Class of English Electric diesel electric locomotives

The KTM Class 22 is a class of mainline diesel electric locomotives designed and equipped by English Electric-AEI Traction, with construction by Metro-Cammell, for operations by Keretapi Tanah Melayu in Malaysia.

==Design and history==
The Class 22 is a dual cab general purpose locomotive with a full-width body. The body is a single stress-carrying truss structure designed for a buffing load of 300000 lbf. It consists of a basic underframe of rolled channel longitudinal side members connected by cross members at bogie, power unit and equipment mounting points, as well as at buffer beams and drag boxes. Sides consist of fabricated frames with steel panelling welded to the underframe. The prefabricated cabs are also welded to the underframe and sides to form the box structure. Detachable roof panels with hinged covers provide access to components for maintenance and overhaul.

The bogies were designed by English Electric.
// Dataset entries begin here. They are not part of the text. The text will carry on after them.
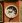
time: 8:07
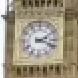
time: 2:18
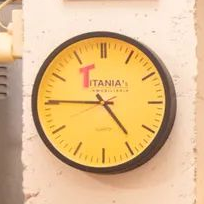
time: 4:45
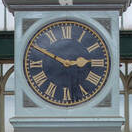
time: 2:49
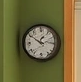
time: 12:50
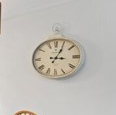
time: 3:04
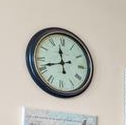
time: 11:42
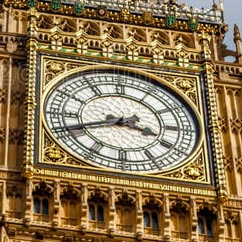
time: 3:41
They are cast steel bolsterless with fully equalised primary suspension using helical coil springs on underslung beams and three-point secondary rubber cushion suspension to the body. To equalise motor reactions, the AEI-253 motors are all mounted on the inner side of each axle.
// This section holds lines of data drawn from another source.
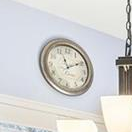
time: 11:10
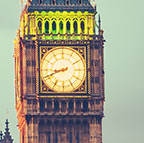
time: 8:41
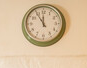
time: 11:54
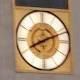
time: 8:11
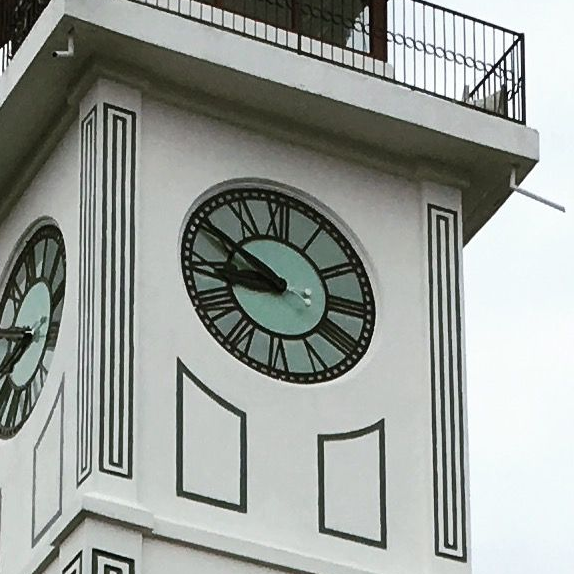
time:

The engine is the 1,760 bhp V-8 version of English Electric's RK/V Mk III range, turbocharged and intercooled. It provides a 17% increase in power over the 12SVT Mk II engine fitted to the earlier Class 20. The EE822 DC generator is bolted directly to the engine. In February 1995, four (22105, 22107, 22119, 22140) were sent to Morrison-Knudsen's factory in Whyalla, Australia for rebuilding. In April 2001, 22119 arrived at A Goninan & Co, Broadmeadow for rebuilding. It was scrapped in 2004.

After being withdrawn in 2010, four were retained and plinthed as exhibits, while three were sold for use by civil engineering contractors, one going to Bangladesh for use by civil engineering firm Maxx Railway Track after being refurbished by Nippon Kiara in Kuala Lumpur in 2014.